Dinosaur
Maybe it's just the Barney hater in me, but I prefer my dinosaurs without
dialogue. Had Dinosaur kept mute, it might have been a terrific 30
minute IMAX movie, with its state-of-the-art CGI opening sequence introducing
the eldritch landscape and life forms of the Cretaceous period, or later
re-creating with terrifying beauty the cataclysmic crash of a meteor.
Presumably it's the one that did in the big guys some 65 million years ago, but
it barely spoils the afternoon of Aladar (voiced by D.B. Sweeney), a baby-faced
iguanodon who's taken in as an egg by a clan of uppity lemurs. With his adopted
family riding his back, Aladar hooks up with a motley herd of survivors
crossing the blasted terrain for the "the nesting grounds," a promised land
reminiscent of The Prince of Egypt. Leading the herd is Kron (Samuel E.

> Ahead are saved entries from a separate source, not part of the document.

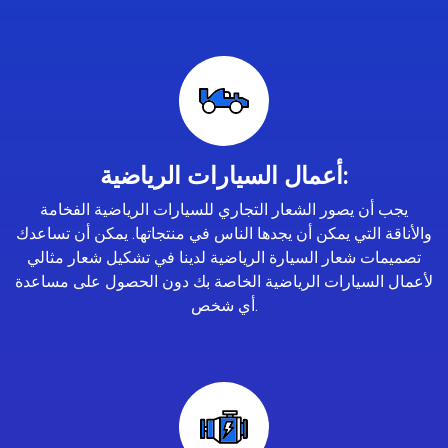
أعمال السيارات الرياضية:
يجب أن يصور الشعار التجاري للسيارات الرياضية الفخامة
والأناقة التي يمكن أن يجدها الناس في منتجاتها. يمكن أن تساعدك
تصميمات شعار السيارة الرياضية لدينا في تشكيل شعار مثالي
لأعمال السيارات الرياضية الخاصة بك دون الحصول على مساعدة
أي شخص.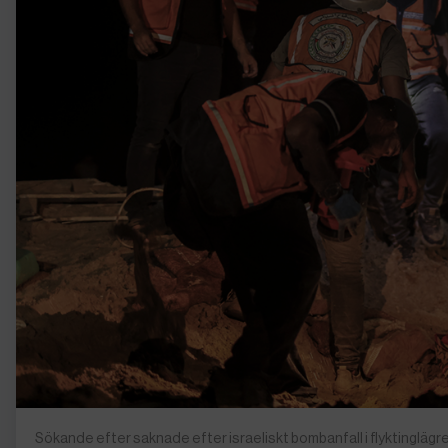
Sökande efter saknade efter israeliskt bombanfall i flyktinglä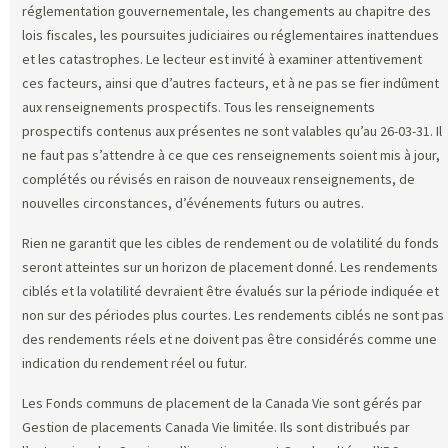
réglementation gouvernementale, les changements au chapitre des
lois fiscales, les poursuites judiciaires ou réglementaires inattendues
et les catastrophes. Le lecteur est invité à examiner attentivement
ces facteurs, ainsi que d’autres facteurs, et à ne pas se fier indûment
aux renseignements prospectifs. Tous les renseignements
prospectifs contenus aux présentes ne sont valables qu’au 26-03-31. Il
ne faut pas s’attendre à ce que ces renseignements soient mis à jour,
complétés ou révisés en raison de nouveaux renseignements, de
nouvelles circonstances, d’événements futurs ou autres.
Rien ne garantit que les cibles de rendement ou de volatilité du fonds
seront atteintes sur un horizon de placement donné. Les rendements
ciblés et la volatilité devraient être évalués sur la période indiquée et
non sur des périodes plus courtes. Les rendements ciblés ne sont pas
des rendements réels et ne doivent pas être considérés comme une
indication du rendement réel ou futur.
Les Fonds communs de placement de la Canada Vie sont gérés par
Gestion de placements Canada Vie limitée. Ils sont distribués par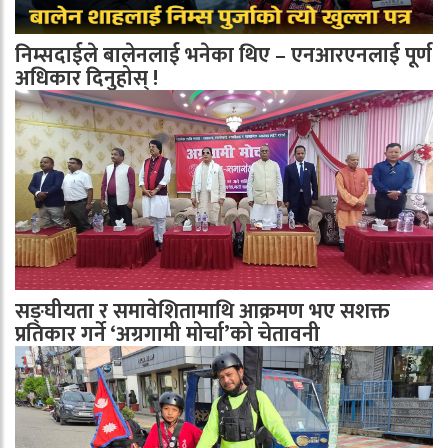
निम्सदाईले बालेनलाई भनेका थिए – एनआरएनलाई पूर्ण
अधिकार दिनुहोस् !
सङ्घीयता र समावेशितामाथि आक्रमण भए सशक्त
प्रतिकार गर्ने ‘अग्रगामी मोर्चा’को चेतावनी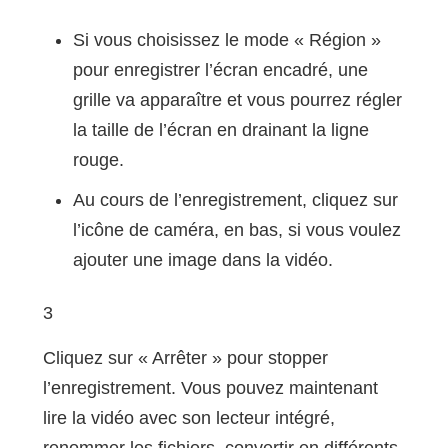
Si vous choisissez le mode « Région »
pour enregistrer l’écran encadré, une
grille va apparaître et vous pourrez régler
la taille de l’écran en drainant la ligne
rouge.
Au cours de l’enregistrement, cliquez sur
l’icône de caméra, en bas, si vous voulez
ajouter une image dans la vidéo.
3
Cliquez sur « Arrêter » pour stopper
l’enregistrement. Vous pouvez maintenant
lire la vidéo avec son lecteur intégré,
renommer les fichiers, convertir en différents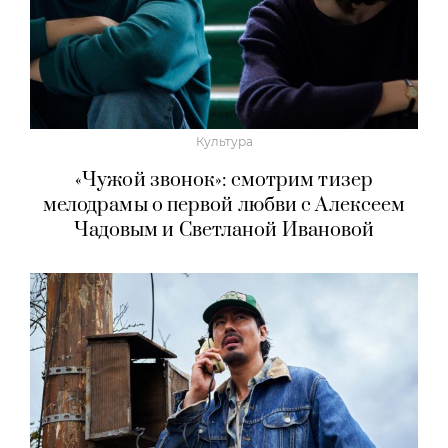
Культура
«Чужой звонок»: смотрим тизер
мелодрамы о первой любви с Алексеем
Чадовым и Светланой Ивановой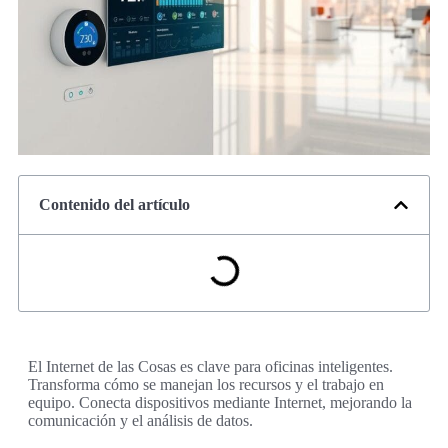
Contenido del artículo
El Internet de las Cosas es clave para oficinas inteligentes.
Transforma cómo se manejan los recursos y el trabajo en
equipo. Conecta dispositivos mediante Internet, mejorando la
comunicación y el análisis de datos.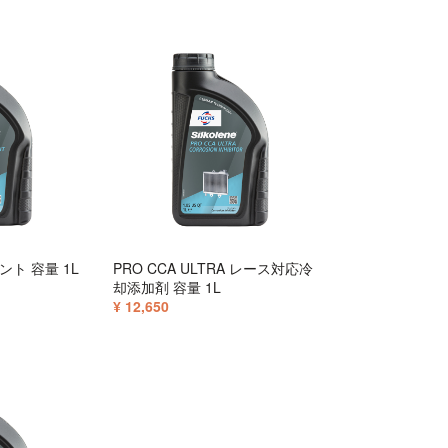
ント 容量 1L
PRO CCA ULTRA レース対応冷
却添加剤 容量 1L
¥ 12,650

Wright), a hard-ass iguanodon whose Darwinian philosophy of survival of the
fittest and submission to fate clashes with Aladar's new-age platitudes about
cooperation and self-actualization. You'd think that after going to the trouble
of giving these prehistoric creatures voices, Disney would at least throw in a
few good songs or some funny jokes. But this $200 million Dinosaur is
tuneless, humorless, and devoid of charm, another sign that such movie virtues
as character, plot, and point are becoming extinct. At the Harbour Mall,
Holiday, Providence 16, Showcase, Tri-Boro, and Woonsocket cinemas.